The law is exactly the kind of solution Democrats want to avoid this time around, Wilson said. In fact, they want to roll back the 2014 law, arguing Congress should instead be doing everything it can to get workers the benefits they were expecting. “We have to revisit it,” Wilson said.

Nevertheless, they recognize they need Republicans to buy in, and Wilson indicated that they will at least talk. “We’ll take it paragraph by paragraph and line by line,” Wilson said, regarding any prospective compromise.

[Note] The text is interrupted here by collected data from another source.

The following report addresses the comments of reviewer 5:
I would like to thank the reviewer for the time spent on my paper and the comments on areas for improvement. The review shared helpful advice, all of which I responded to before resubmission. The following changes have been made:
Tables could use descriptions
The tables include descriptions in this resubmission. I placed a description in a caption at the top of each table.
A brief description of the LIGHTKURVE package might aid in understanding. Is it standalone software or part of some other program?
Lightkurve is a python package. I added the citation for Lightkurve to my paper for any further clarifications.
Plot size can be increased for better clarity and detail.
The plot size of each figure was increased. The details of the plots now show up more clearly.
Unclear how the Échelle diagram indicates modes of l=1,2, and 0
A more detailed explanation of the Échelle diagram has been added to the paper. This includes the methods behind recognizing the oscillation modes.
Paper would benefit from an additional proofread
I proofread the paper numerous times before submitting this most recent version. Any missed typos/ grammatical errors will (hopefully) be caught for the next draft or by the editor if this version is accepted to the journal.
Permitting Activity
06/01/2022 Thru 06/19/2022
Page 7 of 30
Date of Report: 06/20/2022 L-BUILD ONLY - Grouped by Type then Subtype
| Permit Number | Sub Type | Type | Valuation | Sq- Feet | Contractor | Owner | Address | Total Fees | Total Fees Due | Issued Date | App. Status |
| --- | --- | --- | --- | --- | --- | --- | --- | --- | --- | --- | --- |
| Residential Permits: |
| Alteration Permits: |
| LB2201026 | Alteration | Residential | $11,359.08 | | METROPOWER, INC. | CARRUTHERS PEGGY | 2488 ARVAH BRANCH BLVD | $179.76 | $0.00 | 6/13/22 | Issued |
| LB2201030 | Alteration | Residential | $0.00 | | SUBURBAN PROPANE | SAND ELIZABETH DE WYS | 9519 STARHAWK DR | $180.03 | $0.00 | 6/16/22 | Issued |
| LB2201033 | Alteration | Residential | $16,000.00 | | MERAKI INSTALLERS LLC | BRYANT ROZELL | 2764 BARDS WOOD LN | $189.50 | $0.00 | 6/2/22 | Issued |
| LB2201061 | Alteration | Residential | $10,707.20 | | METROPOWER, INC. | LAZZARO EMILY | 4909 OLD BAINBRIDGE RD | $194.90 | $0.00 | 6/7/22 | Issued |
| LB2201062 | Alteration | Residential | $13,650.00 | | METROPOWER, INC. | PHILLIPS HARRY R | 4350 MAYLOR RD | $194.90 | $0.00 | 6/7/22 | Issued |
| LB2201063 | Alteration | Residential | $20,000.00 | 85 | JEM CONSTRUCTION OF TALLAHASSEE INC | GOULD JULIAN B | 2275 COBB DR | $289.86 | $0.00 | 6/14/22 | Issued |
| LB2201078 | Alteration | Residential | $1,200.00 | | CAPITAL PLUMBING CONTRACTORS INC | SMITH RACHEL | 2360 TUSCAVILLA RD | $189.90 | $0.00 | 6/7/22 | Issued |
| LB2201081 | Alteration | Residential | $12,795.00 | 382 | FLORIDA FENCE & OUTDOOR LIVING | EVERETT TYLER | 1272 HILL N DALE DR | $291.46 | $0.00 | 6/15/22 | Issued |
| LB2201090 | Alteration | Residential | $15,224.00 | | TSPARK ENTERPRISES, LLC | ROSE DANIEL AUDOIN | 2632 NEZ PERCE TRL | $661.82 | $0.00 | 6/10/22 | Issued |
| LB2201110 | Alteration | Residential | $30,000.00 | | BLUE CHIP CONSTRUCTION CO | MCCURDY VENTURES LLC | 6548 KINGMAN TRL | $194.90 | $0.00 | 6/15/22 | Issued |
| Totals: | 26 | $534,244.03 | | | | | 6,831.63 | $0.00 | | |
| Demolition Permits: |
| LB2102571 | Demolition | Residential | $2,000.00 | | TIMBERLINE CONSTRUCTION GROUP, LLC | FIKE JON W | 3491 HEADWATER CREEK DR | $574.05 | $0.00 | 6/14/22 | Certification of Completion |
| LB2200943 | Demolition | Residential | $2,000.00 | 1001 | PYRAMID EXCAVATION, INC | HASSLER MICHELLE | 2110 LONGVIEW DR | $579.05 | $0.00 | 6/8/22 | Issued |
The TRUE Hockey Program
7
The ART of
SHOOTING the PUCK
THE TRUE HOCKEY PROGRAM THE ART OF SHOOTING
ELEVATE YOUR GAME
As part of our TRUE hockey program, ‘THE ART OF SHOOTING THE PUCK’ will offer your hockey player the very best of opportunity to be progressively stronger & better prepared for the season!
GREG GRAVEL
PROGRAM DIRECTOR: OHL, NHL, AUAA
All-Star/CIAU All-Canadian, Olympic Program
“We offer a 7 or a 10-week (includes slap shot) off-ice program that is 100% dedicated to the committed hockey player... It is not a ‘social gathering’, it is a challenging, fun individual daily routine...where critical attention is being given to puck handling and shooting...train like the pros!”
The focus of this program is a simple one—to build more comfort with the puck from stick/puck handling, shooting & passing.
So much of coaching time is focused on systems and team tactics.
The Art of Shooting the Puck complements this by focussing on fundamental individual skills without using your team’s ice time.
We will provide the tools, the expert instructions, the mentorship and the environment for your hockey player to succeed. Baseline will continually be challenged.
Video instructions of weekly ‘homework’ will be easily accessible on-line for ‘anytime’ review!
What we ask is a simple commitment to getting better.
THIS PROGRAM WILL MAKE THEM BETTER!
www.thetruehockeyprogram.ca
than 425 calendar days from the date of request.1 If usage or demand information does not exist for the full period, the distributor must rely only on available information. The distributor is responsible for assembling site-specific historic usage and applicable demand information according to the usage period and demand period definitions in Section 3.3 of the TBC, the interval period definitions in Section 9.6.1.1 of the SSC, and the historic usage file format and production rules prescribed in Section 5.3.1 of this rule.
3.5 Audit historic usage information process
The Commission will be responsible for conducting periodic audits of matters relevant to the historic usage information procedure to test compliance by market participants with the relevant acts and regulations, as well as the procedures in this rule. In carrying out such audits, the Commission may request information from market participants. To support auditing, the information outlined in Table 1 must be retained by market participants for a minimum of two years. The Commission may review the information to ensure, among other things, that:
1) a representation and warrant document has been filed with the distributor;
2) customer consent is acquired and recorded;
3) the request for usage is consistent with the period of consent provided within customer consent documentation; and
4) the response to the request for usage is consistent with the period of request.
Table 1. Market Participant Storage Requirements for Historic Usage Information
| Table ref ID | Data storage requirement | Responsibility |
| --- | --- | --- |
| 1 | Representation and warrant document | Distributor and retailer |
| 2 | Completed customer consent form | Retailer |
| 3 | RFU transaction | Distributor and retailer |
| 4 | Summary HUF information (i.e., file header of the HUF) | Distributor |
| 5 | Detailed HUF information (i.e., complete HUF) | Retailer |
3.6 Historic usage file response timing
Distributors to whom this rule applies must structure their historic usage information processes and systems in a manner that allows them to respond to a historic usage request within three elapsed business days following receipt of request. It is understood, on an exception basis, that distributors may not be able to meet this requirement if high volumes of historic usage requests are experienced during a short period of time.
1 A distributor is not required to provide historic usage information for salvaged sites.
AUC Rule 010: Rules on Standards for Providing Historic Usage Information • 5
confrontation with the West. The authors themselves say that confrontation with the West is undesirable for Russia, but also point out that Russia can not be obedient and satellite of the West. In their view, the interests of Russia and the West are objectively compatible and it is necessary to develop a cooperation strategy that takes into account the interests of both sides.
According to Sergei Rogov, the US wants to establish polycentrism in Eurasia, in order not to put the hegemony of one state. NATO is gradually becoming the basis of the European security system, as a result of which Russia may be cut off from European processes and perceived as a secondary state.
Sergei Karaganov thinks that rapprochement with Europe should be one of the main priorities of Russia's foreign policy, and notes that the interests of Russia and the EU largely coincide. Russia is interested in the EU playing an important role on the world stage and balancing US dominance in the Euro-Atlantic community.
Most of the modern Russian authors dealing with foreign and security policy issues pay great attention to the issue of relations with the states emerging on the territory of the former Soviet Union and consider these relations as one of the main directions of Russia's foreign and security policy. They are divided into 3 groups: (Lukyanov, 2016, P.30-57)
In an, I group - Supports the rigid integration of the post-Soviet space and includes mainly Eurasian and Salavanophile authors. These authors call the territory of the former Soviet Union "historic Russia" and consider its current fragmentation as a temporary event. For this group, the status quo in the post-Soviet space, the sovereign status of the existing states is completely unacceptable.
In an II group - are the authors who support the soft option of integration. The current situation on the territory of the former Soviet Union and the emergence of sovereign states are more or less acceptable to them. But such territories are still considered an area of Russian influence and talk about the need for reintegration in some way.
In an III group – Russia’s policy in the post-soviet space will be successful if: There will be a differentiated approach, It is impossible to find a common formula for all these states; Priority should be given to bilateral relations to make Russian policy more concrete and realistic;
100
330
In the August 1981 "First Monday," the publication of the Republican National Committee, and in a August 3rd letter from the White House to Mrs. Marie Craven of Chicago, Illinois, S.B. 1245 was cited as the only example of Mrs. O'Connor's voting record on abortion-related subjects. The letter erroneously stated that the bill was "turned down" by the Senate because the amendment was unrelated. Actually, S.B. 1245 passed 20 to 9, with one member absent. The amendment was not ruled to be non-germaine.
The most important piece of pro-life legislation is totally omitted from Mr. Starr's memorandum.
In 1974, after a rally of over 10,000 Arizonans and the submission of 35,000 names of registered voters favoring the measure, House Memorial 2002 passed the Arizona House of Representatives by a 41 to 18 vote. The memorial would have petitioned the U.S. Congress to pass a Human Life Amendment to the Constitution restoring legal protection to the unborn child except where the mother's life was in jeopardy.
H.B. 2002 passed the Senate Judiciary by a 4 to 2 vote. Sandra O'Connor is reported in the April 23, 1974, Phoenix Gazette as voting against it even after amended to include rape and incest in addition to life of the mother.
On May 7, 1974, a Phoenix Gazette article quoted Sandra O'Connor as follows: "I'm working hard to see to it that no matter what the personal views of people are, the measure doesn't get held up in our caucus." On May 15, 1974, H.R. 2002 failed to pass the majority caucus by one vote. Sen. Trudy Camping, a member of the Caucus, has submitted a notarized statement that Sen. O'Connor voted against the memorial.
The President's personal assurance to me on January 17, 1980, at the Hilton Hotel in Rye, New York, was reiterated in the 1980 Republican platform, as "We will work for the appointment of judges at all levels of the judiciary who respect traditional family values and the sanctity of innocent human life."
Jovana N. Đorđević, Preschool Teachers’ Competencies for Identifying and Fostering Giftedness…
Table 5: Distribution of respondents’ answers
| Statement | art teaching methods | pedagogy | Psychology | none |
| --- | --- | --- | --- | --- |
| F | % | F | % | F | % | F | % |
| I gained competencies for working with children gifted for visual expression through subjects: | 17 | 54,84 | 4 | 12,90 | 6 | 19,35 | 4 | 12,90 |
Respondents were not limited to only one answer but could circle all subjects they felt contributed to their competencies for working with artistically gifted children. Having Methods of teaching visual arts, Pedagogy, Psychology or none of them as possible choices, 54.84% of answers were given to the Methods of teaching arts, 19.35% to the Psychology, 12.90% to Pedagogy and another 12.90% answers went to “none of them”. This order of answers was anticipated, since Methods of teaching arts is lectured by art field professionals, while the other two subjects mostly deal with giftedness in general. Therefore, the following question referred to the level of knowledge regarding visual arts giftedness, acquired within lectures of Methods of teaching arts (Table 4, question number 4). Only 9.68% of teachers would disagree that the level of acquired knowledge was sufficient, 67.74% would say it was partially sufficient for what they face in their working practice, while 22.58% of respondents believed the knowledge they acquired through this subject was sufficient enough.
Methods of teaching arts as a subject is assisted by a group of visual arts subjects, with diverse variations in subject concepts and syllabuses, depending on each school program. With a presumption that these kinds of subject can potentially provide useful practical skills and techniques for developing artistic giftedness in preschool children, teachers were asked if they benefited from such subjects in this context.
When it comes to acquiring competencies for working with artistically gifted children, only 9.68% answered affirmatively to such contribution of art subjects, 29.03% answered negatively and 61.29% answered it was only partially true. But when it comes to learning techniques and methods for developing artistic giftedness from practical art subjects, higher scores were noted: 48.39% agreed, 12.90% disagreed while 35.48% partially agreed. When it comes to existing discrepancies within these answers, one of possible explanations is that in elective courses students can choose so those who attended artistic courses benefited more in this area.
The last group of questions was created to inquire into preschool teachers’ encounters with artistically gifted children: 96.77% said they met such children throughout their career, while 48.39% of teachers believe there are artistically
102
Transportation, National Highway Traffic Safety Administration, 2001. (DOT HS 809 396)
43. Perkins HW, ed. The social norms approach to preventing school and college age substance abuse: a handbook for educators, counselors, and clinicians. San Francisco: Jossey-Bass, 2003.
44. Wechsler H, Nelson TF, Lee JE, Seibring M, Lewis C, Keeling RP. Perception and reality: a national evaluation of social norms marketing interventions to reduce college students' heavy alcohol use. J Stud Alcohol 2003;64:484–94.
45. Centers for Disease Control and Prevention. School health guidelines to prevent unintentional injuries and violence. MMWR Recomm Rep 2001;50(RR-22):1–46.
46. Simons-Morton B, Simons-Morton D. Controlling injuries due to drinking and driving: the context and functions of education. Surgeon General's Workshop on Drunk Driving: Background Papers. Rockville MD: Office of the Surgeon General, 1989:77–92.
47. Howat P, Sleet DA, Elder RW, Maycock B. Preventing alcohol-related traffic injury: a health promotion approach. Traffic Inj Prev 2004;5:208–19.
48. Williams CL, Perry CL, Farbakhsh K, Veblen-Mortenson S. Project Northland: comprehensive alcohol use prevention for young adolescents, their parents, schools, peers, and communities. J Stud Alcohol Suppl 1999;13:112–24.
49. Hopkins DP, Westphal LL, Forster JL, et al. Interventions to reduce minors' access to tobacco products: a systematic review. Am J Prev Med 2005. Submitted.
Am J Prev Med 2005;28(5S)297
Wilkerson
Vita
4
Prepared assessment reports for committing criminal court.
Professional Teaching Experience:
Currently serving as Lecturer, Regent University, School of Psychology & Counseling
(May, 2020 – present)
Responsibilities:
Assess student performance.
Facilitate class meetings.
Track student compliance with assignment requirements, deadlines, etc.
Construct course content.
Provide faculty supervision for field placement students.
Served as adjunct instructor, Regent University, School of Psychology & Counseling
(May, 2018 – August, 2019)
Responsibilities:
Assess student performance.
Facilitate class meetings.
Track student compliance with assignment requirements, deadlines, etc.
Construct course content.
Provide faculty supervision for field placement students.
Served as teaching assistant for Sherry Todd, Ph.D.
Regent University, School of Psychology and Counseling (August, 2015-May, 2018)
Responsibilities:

To Republicans, the fact that the pensions are still in crisis five years after the last reform passed is proof that the next deal has to be even more extensive and can’t shy away from hard choices. “Millions of Americans are counting on Congress to set aside our political differences and come to the table to find a bipartisan solution — as difficult as it may be — that secures their future. We owe it to them,” said Rep. Tim Walberg, R-Mich.

An official with a business trade group, who requested anonymity because of the political sensitivity of the issue, said they expect the Democrats will try to push the Butch Lewis Act through the House. That will at least get the ball rolling on finding a solution, the official said, and it will then become the basis for further negotiations once it gets to the GOP-controlled Senate.